Once a company has been notified it is a victim of ransomware, Bleicher said Arete gets on an “initial scoping call” with the victim to provide immediate recommendations while the environment is locked down, and visibility is gained into the network to see what’s going on. And, yes, back-ups are often affected, Bleicher said.

This activity is usually the signal to the attackers that the victim has started to remediate, and negotiations begin, Bleicher said.

“We handle the purchase of the decryption key,” he said. “For each ransomware variant we keep track of metrics to determine a range for negotiations. If you negotiation down too low, you run the risk of re-extortion. That’s part of the game.”

The Ryuk ransomware group, for instance, will send tickets to its support desk and everything from negotiations to providing “proof of life” is run within that organization. Ransomware negotiations are run through a set of bosses.

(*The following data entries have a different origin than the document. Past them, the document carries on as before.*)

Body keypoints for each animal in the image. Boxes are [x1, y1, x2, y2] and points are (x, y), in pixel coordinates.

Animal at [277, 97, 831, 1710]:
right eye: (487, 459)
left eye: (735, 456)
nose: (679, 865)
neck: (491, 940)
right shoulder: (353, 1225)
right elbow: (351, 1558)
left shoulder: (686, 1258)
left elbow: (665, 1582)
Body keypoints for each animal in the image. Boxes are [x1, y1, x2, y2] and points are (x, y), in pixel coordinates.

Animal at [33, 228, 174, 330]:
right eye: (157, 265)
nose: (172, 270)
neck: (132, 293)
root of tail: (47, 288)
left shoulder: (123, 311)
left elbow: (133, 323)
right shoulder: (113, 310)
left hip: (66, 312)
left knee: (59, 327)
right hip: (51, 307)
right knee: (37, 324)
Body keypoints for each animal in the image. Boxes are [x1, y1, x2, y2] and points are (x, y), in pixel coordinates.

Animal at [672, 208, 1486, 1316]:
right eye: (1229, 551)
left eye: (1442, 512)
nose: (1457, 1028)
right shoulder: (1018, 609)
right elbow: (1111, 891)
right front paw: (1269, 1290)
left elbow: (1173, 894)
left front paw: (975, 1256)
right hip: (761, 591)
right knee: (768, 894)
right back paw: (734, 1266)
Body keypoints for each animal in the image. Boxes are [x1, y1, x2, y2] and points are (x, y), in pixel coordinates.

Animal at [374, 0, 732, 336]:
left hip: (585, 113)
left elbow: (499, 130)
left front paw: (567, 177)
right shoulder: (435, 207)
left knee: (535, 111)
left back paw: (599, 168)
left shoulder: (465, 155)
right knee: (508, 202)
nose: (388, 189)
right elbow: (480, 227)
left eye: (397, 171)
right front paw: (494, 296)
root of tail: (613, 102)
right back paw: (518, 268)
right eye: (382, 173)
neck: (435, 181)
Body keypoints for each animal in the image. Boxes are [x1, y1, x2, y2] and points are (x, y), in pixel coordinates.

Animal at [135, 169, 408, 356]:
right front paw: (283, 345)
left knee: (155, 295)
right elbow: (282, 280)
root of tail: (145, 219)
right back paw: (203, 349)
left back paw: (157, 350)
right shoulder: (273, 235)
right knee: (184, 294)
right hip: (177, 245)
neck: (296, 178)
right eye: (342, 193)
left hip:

This can be a delicate back-and-forth because both sides have done their homework. Arete knows ransomware groups to develop a course of action but the groups are also likely to have been researching a target’s internal files for some time to come up with a ransom request they think can be paid. Once they gain access, actors are becoming increasingly good at using existing exploits and tools within a company’s system to move around and acquire data without detection.

“The less they introduce new things into the environment, the more they can keep a lower profile – a smaller footprint,” Bleicher said.

When a key is purchased, Bleicher said the “hard work begins.” Arete helps victim enterprises restore and recover its networks to get back up and running. Access to critical systems to resume operations usually can occur within three days, he said.

Bleicher said enterprises should deploy advanced, endpoint detection programs to detect and tools that are remotely suspicious. Also, he recommends offline backups that are secure. He is also concerned about additional collateral-damage attacks after a ransom issue has been settled. Because credentials were likely stolen, he tells companies to change electronic locks. It is additionally difficult to tell what other sensitive data might be put up for sale somewhere else on the Dark Web, or if it could be used for another kind of attack, such as business email compromise.

But, “Ransomware is here to stay,” Bleicher said. “It’ll be around in one form or another because this is how some people make a living.”

Luckily, people like Bleicher and his team at Arete also make a living fighting it.